Communicating with the Future
by JS
I keep hearing about this problem of communicating with people in the future about dangerous radioactive waste storage sites. My solution to the problem is to make the sites as desolate and unremarkable as possible. Given our natural curiosity, putting up elaborate structures seems like more like an invitation than a prohibition, even if those structures are designed to be foreboding or menacing.
And if people of the future happen upon this desolate and unremarkable wasteland, what then? Well, some of them get sick and die. We have to trust that humanity’s ability to formulate causal models from that kind of data remains intact, and so the rest will relearn the forgotten lessons of the past. In other words, the best way to communicate with the future by doing nothing special and trusting that they will figure it out.
UPDATE: Ana called me out for not reading the linked article (just the pull quote).
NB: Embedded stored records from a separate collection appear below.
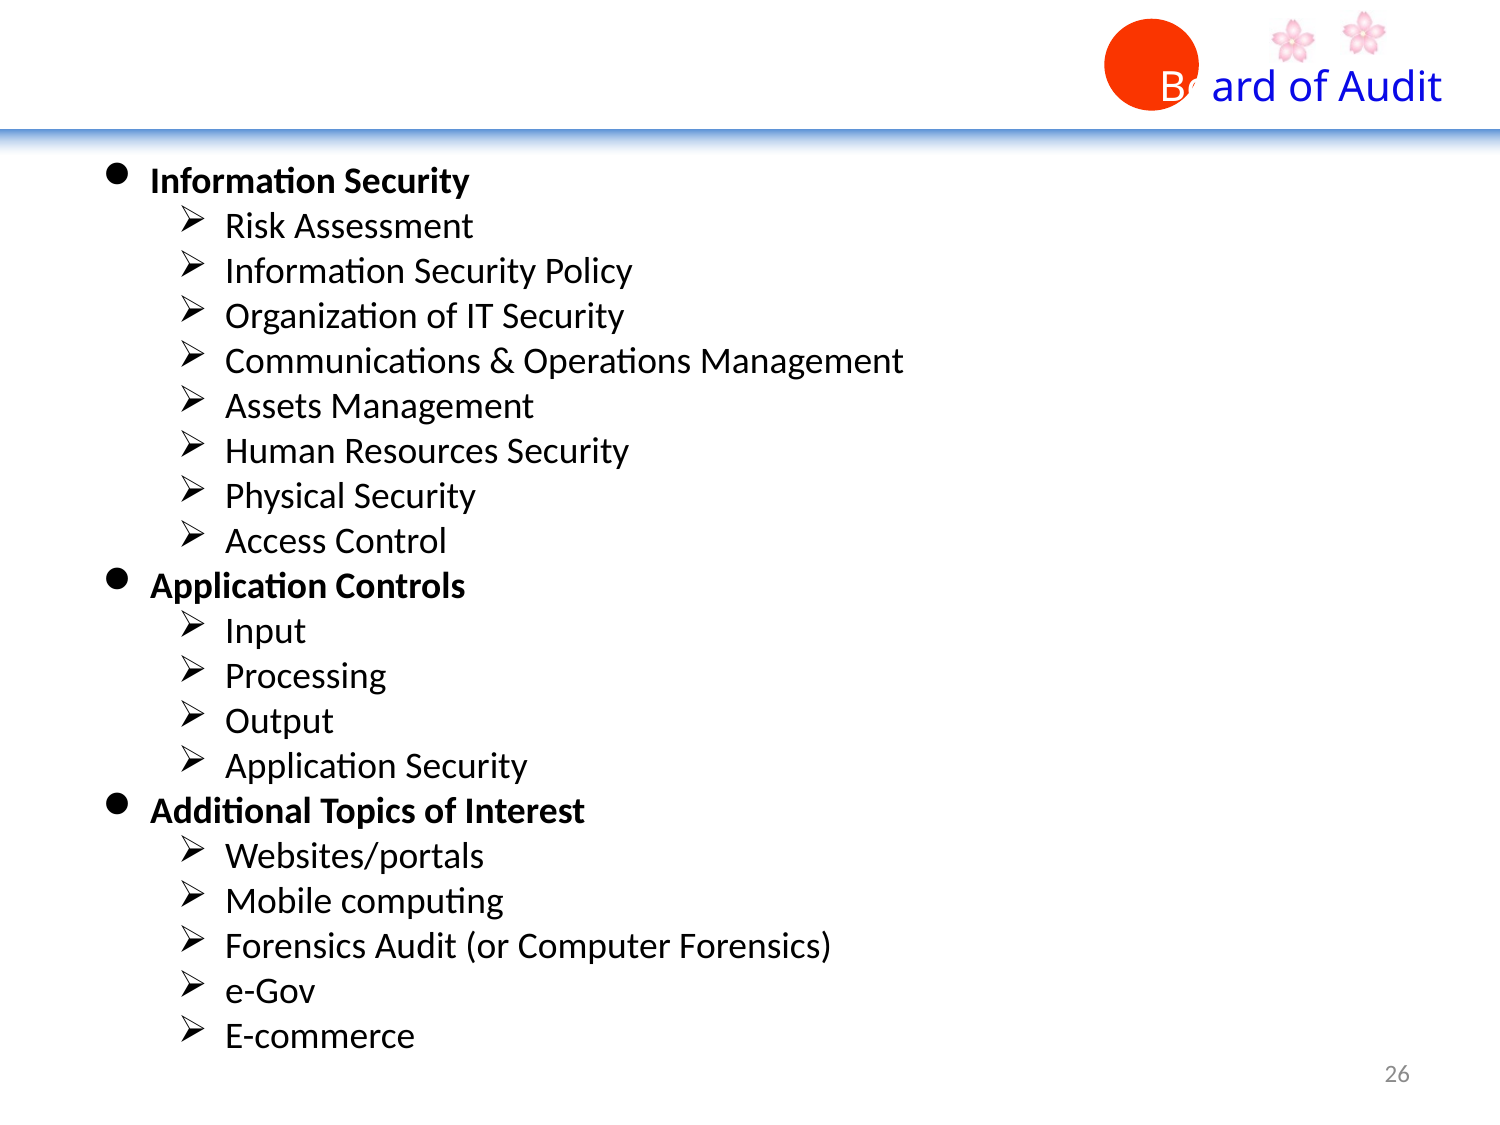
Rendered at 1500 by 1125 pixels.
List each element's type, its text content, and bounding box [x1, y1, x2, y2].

picture [1269, 18, 1316, 63]
picture [1340, 10, 1387, 55]
text_box Information Security Risk Assessment Information Security Policy Organization of IT Security Communications & Operations Management Assets Management Human Resources Security Physical Security Access Control Application Controls Input Processing Output Application Security Additional Topics of Interest Websites/portals Mobile computing Forensics Audit (or Computer Forensics) e-Gov E-commerce [88, 149, 1400, 1064]
slide_number 26 [1074, 1042, 1425, 1103]
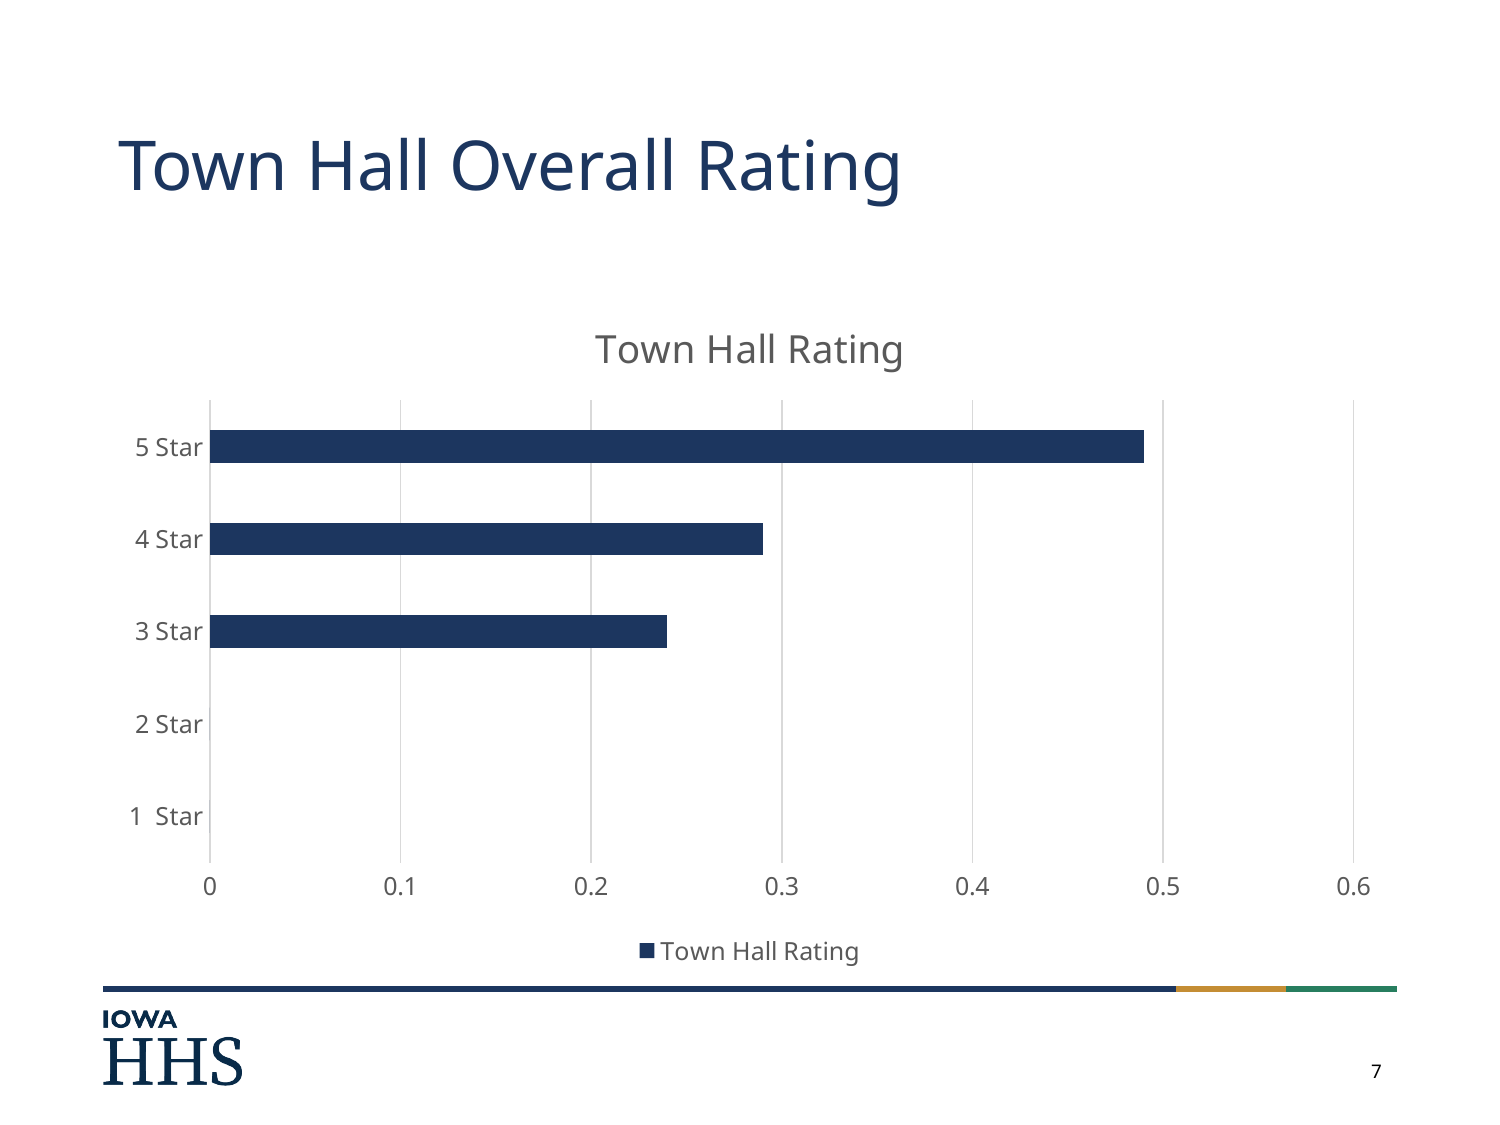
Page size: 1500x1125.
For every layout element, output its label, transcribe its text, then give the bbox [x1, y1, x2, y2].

chart [103, 288, 1397, 974]
picture [103, 1010, 242, 1086]
slide_number 7 [1059, 1042, 1397, 1103]
title Town Hall Overall Rating [103, 59, 1397, 278]
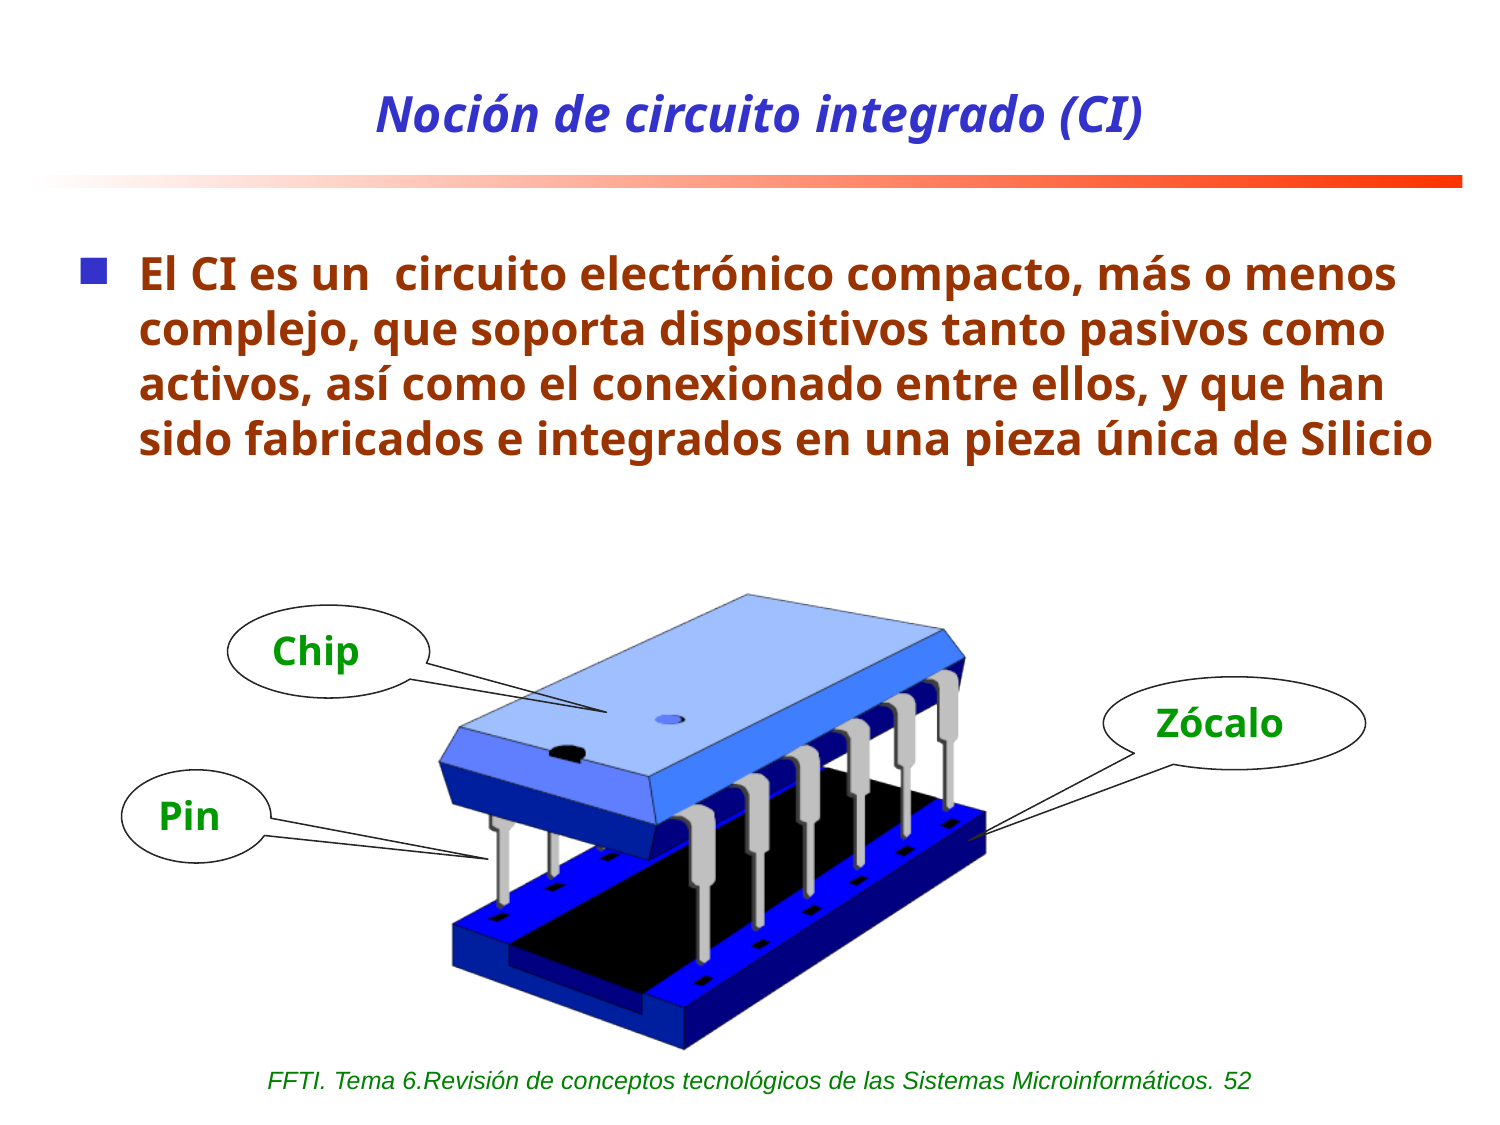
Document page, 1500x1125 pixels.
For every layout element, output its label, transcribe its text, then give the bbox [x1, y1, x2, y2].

This is one of those cases where a piece of news is making multiple circuits around the web, and I had assumed (wrongly) that the links led to an article I had read awhile ago, and not the current (and quite interesting) interview.
I also have to revise my own plan somewhat. A Rosetta stone like monument is clearly the best bet for the short term, assuming some language survives. Though computational linguistics is making progress decoding languages with no Rosetta stone analogue, the ability for future generations to interpret signs increases dramatically if one of the available languages is known.
The case where no language survives in its current form is more complex. Here’s were my plan makes a bit more sense. You have to weigh the probability of discovery against the probable protocols future humans (or others) might employ should the site be discovered. I was imagining an ideal scenario where the site could avoid detection for a million years.
But what if it is discovered? I think the best result is to have some kind of subtle but lasting monument, and let the experience of exploring a radioactive hot zone (and the inevitable bad result) lead future explorers to the correct conclusion about the meaning of the monument. Basically, if people find the repository, we want to make sure they explore it, and by exploring it, learn the nature of the danger. This avoids the terrible case where people settle the area without any knowledge of the danger lurking underneath.